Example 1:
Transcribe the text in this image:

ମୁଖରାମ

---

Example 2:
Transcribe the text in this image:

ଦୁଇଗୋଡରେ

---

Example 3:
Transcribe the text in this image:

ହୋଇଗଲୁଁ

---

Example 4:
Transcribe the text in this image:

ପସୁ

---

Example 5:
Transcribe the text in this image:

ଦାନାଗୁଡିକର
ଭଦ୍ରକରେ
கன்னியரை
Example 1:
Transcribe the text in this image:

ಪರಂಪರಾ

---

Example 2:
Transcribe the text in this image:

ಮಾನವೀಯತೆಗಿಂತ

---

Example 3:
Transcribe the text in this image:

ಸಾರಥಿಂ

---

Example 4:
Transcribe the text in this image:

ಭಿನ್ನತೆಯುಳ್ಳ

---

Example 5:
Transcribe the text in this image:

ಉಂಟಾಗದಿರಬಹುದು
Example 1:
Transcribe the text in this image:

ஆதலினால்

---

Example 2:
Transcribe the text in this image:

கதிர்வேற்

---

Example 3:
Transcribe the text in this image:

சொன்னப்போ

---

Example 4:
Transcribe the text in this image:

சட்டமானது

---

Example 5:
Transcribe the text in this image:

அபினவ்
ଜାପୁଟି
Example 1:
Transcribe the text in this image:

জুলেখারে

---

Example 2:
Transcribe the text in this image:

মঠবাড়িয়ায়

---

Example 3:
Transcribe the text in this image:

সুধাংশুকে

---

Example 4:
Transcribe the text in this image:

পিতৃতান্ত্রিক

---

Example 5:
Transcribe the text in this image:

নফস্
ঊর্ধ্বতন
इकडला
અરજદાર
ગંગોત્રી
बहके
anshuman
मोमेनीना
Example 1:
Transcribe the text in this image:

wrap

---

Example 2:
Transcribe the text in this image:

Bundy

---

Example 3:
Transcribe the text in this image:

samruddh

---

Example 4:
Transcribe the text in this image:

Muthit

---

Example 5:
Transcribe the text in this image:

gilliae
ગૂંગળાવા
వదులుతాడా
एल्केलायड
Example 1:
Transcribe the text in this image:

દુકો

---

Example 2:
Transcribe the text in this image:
== == ==
◆ WORK TASK
Print again each line of the listing above, exactly as it appears.

◆ EXERCISE OUTPUT
Example 1:
Transcribe the text in this image:

ମୁଖରାମ

---

Example 2:
Transcribe the text in this image:

ଦୁଇଗୋଡରେ

---

Example 3:
Transcribe the text in this image:

ହୋଇଗଲୁଁ

---

Example 4:
Transcribe the text in this image:

ପସୁ

---

Example 5:
Transcribe the text in this image:

ଦାନାଗୁଡିକର
ଭଦ୍ରକରେ
கன்னியரை
Example 1:
Transcribe the text in this image:

ಪರಂಪರಾ

---

Example 2:
Transcribe the text in this image:

ಮಾನವೀಯತೆಗಿಂತ

---

Example 3:
Transcribe the text in this image:

ಸಾರಥಿಂ

---

Example 4:
Transcribe the text in this image:

ಭಿನ್ನತೆಯುಳ್ಳ

---

Example 5:
Transcribe the text in this image:

ಉಂಟಾಗದಿರಬಹುದು
Example 1:
Transcribe the text in this image:

ஆதலினால்

---

Example 2:
Transcribe the text in this image:

கதிர்வேற்

---

Example 3:
Transcribe the text in this image:

சொன்னப்போ

---

Example 4:
Transcribe the text in this image:

சட்டமானது

---

Example 5:
Transcribe the text in this image:

அபினவ்
ଜାପୁଟି
Example 1:
Transcribe the text in this image:

জুলেখারে

---

Example 2:
Transcribe the text in this image:

মঠবাড়িয়ায়

---

Example 3:
Transcribe the text in this image:

সুধাংশুকে

---

Example 4:
Transcribe the text in this image:

পিতৃতান্ত্রিক

---

Example 5:
Transcribe the text in this image:

নফস্
ঊর্ধ্বতন
इकडला
અરજદાર
ગંગોત્રી
बहके
anshuman
मोमेनीना
Example 1:
Transcribe the text in this image:

wrap

---

Example 2:
Transcribe the text in this image:

Bundy

---

Example 3:
Transcribe the text in this image:

samruddh

---

Example 4:
Transcribe the text in this image:

Muthit

---

Example 5:
Transcribe the text in this image:

gilliae
ગૂંગળાવા
వదులుతాడా
एल्केलायड
Example 1:
Transcribe the text in this image:

દુકો

---

Example 2:
Transcribe the text in this image:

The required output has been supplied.